**Action item:** Make a word-for-word copy of the entries below from their first line through the line with "has to instantiate.", and add nothing.

Top of Data for processing

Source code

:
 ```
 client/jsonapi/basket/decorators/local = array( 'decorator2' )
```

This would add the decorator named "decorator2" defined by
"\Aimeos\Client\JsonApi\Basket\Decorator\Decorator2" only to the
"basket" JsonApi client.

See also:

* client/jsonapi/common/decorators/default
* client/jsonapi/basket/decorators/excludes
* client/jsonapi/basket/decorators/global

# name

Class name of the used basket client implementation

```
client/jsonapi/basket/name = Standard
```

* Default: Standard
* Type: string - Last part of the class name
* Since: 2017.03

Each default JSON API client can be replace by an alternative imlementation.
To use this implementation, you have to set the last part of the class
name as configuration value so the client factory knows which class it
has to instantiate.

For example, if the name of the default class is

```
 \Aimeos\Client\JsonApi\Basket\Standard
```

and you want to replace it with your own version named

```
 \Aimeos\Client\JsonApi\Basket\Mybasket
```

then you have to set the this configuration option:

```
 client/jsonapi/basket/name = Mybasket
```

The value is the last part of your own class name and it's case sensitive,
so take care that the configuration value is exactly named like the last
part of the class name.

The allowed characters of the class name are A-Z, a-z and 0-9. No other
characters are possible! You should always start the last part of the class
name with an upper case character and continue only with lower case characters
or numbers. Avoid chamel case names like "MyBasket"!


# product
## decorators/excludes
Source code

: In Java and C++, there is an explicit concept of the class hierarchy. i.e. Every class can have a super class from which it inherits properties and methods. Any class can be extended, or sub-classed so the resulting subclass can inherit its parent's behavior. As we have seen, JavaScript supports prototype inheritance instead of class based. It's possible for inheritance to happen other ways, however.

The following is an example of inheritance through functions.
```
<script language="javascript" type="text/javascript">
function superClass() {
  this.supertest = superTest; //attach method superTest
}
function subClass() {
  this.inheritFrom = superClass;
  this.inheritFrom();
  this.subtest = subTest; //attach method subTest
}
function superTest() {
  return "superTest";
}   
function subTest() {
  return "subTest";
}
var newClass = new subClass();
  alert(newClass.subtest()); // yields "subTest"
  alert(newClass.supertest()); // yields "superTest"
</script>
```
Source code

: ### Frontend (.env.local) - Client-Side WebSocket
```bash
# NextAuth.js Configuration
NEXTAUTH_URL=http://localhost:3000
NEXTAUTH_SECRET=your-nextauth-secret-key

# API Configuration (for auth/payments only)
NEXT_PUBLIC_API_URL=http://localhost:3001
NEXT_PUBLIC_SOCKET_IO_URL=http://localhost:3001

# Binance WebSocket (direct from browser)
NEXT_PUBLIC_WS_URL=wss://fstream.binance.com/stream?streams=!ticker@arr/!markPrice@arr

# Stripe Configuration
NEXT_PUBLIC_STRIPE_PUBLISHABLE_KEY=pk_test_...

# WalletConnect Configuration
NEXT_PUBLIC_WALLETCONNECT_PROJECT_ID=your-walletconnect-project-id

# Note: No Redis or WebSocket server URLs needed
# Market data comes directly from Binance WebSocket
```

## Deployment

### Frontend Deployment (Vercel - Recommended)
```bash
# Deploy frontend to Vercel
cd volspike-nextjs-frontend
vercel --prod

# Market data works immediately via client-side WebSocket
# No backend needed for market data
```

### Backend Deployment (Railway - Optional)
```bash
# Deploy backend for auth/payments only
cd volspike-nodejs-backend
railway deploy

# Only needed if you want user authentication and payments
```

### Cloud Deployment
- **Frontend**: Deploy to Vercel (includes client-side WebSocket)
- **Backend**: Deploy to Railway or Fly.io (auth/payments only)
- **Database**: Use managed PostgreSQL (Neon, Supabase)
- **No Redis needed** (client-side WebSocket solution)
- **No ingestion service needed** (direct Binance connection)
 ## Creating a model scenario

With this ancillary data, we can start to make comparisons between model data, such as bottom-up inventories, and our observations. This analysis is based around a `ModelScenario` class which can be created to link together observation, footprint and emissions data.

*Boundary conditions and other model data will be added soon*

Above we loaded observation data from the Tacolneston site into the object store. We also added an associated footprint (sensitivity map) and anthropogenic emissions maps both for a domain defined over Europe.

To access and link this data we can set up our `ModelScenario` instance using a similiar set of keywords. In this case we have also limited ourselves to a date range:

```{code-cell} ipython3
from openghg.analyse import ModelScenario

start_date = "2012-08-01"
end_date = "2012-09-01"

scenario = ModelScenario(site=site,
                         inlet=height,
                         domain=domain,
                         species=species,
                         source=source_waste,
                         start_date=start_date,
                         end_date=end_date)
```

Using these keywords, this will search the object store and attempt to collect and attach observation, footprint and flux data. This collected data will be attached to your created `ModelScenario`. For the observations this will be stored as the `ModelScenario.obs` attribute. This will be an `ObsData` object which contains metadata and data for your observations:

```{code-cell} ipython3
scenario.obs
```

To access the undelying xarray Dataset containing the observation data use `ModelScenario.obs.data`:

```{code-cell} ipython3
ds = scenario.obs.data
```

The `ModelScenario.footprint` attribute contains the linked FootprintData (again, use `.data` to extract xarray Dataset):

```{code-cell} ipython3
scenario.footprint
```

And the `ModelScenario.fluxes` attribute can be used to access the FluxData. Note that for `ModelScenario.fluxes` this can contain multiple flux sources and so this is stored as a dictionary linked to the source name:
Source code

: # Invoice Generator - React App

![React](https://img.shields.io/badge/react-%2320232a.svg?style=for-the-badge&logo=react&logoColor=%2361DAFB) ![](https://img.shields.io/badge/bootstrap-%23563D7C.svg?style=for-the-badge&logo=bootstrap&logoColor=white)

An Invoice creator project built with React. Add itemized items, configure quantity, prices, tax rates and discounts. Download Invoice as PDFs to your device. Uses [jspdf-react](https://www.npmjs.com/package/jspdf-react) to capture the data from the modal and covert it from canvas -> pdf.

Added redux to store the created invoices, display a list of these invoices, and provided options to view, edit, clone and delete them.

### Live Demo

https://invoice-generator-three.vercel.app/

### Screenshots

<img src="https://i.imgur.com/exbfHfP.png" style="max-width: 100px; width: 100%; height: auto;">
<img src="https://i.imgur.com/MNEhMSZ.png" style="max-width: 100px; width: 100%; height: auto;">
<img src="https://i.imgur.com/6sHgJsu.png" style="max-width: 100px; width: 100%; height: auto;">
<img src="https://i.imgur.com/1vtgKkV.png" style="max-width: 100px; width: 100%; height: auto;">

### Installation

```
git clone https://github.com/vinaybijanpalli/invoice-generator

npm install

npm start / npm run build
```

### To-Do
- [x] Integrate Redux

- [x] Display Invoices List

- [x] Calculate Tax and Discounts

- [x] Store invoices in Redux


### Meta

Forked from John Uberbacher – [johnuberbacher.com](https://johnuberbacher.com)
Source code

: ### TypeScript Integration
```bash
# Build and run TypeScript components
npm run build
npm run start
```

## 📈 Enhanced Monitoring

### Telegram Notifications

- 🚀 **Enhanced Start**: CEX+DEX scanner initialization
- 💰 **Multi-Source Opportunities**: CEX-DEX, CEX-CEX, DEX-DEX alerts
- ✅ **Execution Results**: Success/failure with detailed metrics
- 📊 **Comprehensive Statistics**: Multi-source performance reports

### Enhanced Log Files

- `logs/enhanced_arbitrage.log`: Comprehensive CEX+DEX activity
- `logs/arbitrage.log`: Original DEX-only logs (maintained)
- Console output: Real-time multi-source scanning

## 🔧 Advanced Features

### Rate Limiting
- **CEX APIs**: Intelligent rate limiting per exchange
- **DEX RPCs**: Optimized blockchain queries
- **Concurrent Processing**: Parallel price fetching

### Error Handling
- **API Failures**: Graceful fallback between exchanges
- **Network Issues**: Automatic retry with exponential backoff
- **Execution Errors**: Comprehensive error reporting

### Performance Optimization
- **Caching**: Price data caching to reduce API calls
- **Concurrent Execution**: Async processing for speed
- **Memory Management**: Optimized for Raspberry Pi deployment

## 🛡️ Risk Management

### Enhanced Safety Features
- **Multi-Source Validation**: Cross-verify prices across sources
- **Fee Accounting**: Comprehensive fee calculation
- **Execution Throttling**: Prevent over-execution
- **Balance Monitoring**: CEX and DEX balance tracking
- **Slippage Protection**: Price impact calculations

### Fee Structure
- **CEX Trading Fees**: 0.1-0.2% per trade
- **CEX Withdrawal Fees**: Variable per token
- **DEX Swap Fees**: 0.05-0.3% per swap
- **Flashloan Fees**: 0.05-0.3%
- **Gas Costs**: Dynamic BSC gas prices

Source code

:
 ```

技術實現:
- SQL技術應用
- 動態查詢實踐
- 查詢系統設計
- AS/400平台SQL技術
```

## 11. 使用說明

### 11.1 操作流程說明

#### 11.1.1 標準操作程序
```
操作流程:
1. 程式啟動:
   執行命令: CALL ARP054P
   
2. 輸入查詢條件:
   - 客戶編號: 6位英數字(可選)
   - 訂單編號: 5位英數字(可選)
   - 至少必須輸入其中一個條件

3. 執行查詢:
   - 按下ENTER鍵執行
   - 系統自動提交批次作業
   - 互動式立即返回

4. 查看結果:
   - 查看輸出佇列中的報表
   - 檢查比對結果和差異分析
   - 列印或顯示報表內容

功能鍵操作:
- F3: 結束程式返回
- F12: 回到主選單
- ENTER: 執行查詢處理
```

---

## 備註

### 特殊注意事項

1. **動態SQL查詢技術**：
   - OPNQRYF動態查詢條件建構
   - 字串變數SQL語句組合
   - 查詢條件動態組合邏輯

Bottom of Data for processing

**Completed task:**
Source code

:
 ```
 client/jsonapi/basket/decorators/local = array( 'decorator2' )
```

This would add the decorator named "decorator2" defined by
"\Aimeos\Client\JsonApi\Basket\Decorator\Decorator2" only to the
"basket" JsonApi client.

See also:

* client/jsonapi/common/decorators/default
* client/jsonapi/basket/decorators/excludes
* client/jsonapi/basket/decorators/global

# name

Class name of the used basket client implementation

```
client/jsonapi/basket/name = Standard
```

* Default: Standard
* Type: string - Last part of the class name
* Since: 2017.03

Each default JSON API client can be replace by an alternative imlementation.
To use this implementation, you have to set the last part of the class
name as configuration value so the client factory knows which class it
has to instantiate.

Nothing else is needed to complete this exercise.